**WRITTEN TASK:**
Here is a listing. Repeat it exactly and in its entirety.

**INPUT FOR THIS TASK:**
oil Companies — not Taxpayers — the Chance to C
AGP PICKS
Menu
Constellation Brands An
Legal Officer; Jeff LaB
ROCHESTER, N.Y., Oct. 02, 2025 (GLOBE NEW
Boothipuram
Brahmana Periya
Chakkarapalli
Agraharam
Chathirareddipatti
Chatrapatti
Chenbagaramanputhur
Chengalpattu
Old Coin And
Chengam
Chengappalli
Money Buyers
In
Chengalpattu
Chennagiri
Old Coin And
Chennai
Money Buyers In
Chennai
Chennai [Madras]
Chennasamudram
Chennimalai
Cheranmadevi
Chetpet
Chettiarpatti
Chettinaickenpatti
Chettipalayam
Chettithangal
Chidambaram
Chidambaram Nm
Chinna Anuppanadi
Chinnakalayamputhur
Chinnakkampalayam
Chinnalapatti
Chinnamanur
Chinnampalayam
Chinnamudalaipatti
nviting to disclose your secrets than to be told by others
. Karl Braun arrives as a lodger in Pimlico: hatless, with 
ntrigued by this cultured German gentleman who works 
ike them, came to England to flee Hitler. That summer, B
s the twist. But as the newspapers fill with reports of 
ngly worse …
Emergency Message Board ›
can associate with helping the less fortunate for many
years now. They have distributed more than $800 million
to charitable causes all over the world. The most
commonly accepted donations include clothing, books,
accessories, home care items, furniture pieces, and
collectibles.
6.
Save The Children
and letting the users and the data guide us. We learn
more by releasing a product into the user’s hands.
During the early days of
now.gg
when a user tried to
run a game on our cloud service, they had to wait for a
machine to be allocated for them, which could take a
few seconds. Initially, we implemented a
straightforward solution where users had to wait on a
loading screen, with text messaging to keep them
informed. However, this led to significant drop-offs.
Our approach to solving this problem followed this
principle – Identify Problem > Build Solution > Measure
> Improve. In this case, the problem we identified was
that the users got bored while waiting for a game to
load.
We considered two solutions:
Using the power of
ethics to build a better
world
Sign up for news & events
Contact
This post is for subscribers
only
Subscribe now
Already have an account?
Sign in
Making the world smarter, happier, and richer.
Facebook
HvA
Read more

**REPLY:**
oil Companies — not Taxpayers — the Chance to C
AGP PICKS
Menu
Constellation Brands An
Legal Officer; Jeff LaB
ROCHESTER, N.Y., Oct. 02, 2025 (GLOBE NEW
Boothipuram
Brahmana Periya
Chakkarapalli
Agraharam
Chathirareddipatti
Chatrapatti
Chenbagaramanputhur
Chengalpattu
Old Coin And
Chengam
Chengappalli
Money Buyers
In
Chengalpattu
Chennagiri
Old Coin And
Chennai
Money Buyers In
Chennai
Chennai [Madras]
Chennasamudram
Chennimalai
Cheranmadevi
Chetpet
Chettiarpatti
Chettinaickenpatti
Chettipalayam
Chettithangal
Chidambaram
Chidambaram Nm
Chinna Anuppanadi
Chinnakalayamputhur
Chinnakkampalayam
Chinnalapatti
Chinnamanur
Chinnampalayam
Chinnamudalaipatti
nviting to disclose your secrets than to be told by others
. Karl Braun arrives as a lodger in Pimlico: hatless, with 
ntrigued by this cultured German gentleman who works 
ike them, came to England to flee Hitler. That summer, B
s the twist. But as the newspapers fill with reports of 
ngly worse …
Emergency Message Board ›
can associate with helping the less fortunate for many
years now. They have distributed more than $800 million
to charitable causes all over the world. The most
commonly accepted donations include clothing, books,
accessories, home care items, furniture pieces, and
collectibles.
6.
Save The Children
and letting the users and the data guide us. We learn
more by releasing a product into the user’s hands.
During the early days of
now.gg
when a user tried to
run a game on our cloud service, they had to wait for a
machine to be allocated for them, which could take a
few seconds. Initially, we implemented a
straightforward solution where users had to wait on a
loading screen, with text messaging to keep them
informed. However, this led to significant drop-offs.
Our approach to solving this problem followed this
principle – Identify Problem > Build Solution > Measure
> Improve. In this case, the problem we identified was
that the users got bored while waiting for a game to
load.
We considered two solutions:
Using the power of
ethics to build a better
world
Sign up for news & events
Contact
This post is for subscribers
only
Subscribe now
Already have an account?
Sign in
Making the world smarter, happier, and richer.
Facebook
HvA
Read more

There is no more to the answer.